La primera carta de San Juan (1 Jn 2, 16) la clasifica entres tipos:

  1. La concupiscencia de la carne: santo Tomás de Aquino dirá que esta puede llamarse natural en cuanto que se relaciones a las “cosas que con se sustenta la naturaleza del cuerpo, ya en cuanto a la conservación del individuo por ej, la comida y la bebida y cosas semejantes, ya en cuanto a la conservación de la especie como ocurre en las cosas venéreas” (Sth I-II, q. 77 a.5) Es decir, que se trata de esa tendencia a dejarnos llevar por el deseo desordenado de placer sensible y el horror sufrimiento, en un primer momento es claro que se refiere a todo aquello que deriva de la sensualidad, pero también tiene que ver con la búsqueda por obtener siempre lo más cómodo que viene de la pereza;

  • La concupiscencia de los ojos: ésta es sobre todo una concupiscencia anímica ya que va sobre “aquellas cosas que no procuran sustento o delectación por los sentidos de la carne, sino que son deleitables por la aprehensión de la imaginación o por una percepción similar, como son el dinero, el ornato de los vestidos y cosas semejantes” (Sth I-II, q. 77 a.5) es frecuentemente asociada a esa tendencia a dejarse llevar solo por la superficialidad, sólo por aquello que se ve como por ej. Las riquezas. Si vemos en el fondo lo que hay es un desorden en el modo de conocer, por ello aquí también se ha incluido lo que en espiritualidad se llama la vana curiosidad, todo hombre lleva en su interior ciertamente un deseo de conocer la verdad, y esto que es muy loable y puede ser ocasión de la sana virtud de la estudiosidad si no se ordena adecuadamente puede degenerarse en este vicio, santo Tomás de Aquino dice que hay cuatro modos en que esto ocurre: cuando por estudiar lo menos útil se retrae uno de estudiar lo que es necesario; cuando uno se afana por aprender de quien no debe (por ej. La adivinación), deseando conocer las criaturas sin ordenarlo al Creador y cuando nos queremos aplicar al conocimiento de la verdad por encima de la vanidad de nuestro ingenio lo cual conduce al error (cf. Sth II-II, q. 167 a.2)

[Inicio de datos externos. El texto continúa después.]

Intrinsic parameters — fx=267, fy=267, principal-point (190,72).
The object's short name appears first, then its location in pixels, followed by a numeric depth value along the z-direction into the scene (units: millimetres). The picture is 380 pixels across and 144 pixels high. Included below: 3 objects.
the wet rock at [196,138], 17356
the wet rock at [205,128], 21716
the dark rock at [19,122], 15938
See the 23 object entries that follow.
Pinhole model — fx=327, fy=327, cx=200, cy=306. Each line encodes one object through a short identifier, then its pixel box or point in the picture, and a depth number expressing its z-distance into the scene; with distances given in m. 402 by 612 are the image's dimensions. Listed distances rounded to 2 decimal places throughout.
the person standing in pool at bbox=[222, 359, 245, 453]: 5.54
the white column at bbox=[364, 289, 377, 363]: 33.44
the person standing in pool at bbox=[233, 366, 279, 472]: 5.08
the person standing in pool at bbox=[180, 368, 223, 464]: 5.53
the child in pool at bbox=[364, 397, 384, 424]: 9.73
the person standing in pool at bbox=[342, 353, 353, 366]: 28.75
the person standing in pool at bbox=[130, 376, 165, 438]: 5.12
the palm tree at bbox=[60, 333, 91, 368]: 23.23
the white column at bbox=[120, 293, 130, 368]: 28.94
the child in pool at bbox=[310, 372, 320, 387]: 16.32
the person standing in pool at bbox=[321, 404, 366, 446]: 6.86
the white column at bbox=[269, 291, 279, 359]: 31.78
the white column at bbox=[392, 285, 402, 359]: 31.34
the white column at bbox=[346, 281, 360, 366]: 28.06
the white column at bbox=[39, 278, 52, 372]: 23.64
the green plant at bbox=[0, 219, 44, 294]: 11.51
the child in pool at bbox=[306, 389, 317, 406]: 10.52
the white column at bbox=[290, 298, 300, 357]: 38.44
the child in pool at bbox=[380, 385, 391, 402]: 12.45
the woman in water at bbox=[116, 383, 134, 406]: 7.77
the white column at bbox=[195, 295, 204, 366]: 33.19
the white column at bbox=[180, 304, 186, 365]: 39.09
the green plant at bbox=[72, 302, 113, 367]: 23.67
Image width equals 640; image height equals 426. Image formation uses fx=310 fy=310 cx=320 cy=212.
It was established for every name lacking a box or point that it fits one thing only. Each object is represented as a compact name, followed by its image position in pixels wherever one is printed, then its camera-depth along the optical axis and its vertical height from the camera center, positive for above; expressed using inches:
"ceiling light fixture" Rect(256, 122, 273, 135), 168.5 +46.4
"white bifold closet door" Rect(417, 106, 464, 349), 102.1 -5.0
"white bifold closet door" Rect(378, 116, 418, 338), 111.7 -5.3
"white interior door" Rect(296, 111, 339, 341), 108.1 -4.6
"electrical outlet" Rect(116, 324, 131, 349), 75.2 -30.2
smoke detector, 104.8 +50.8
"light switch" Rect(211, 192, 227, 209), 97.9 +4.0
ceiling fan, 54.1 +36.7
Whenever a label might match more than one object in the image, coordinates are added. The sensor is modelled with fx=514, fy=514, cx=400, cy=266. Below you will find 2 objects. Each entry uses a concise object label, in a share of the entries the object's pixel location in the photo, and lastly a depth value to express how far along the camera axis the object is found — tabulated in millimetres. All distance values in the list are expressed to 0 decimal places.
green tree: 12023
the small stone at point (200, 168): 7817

  • La soberbia de la vida, ésta se refiere al apetito desordenado por el bien arduo, pues la soberbia es el afán desordenado de propia excelencia, se trata de un anhelo malsano de búsqueda de honores, cayendo en la vanidad y vanagloria. Es la jactancia de los bienes terrenos, de las riquezas y de la fortuna, la idolatría del propio yo, la autosuficiencia o como diría el Papa Francisco la “autorreferencialidad”. La persecución del fasto, el lujo excesivo y exaltación de sí mismo.

Es maravilloso ver con san Pablo no se manifiesta exento de esta tendencia, sus palabras nos manifiestan ese dolor que provoca en él ver esta realidad, sin embargo el modo en que concluye esa sección es maravilloso, hace finalmente un acto de confianza en el Señor, más allá de su debilidad propia contempla la fuerza de la gracia, contempla a Cristo Jesús, es por Él, es en Él que el hombre finalmente puede vencer, y es que volvemos al trasfondo de lo que ya hablaba cuando comentaba la fe de Abraham, la mirada no va puesta tanto en la miseria del hombre sino en la misericordia de un Dios que ama tanto a la humanidad que la asumió sobre sí para elevarla y hacerla participar de su divinidad.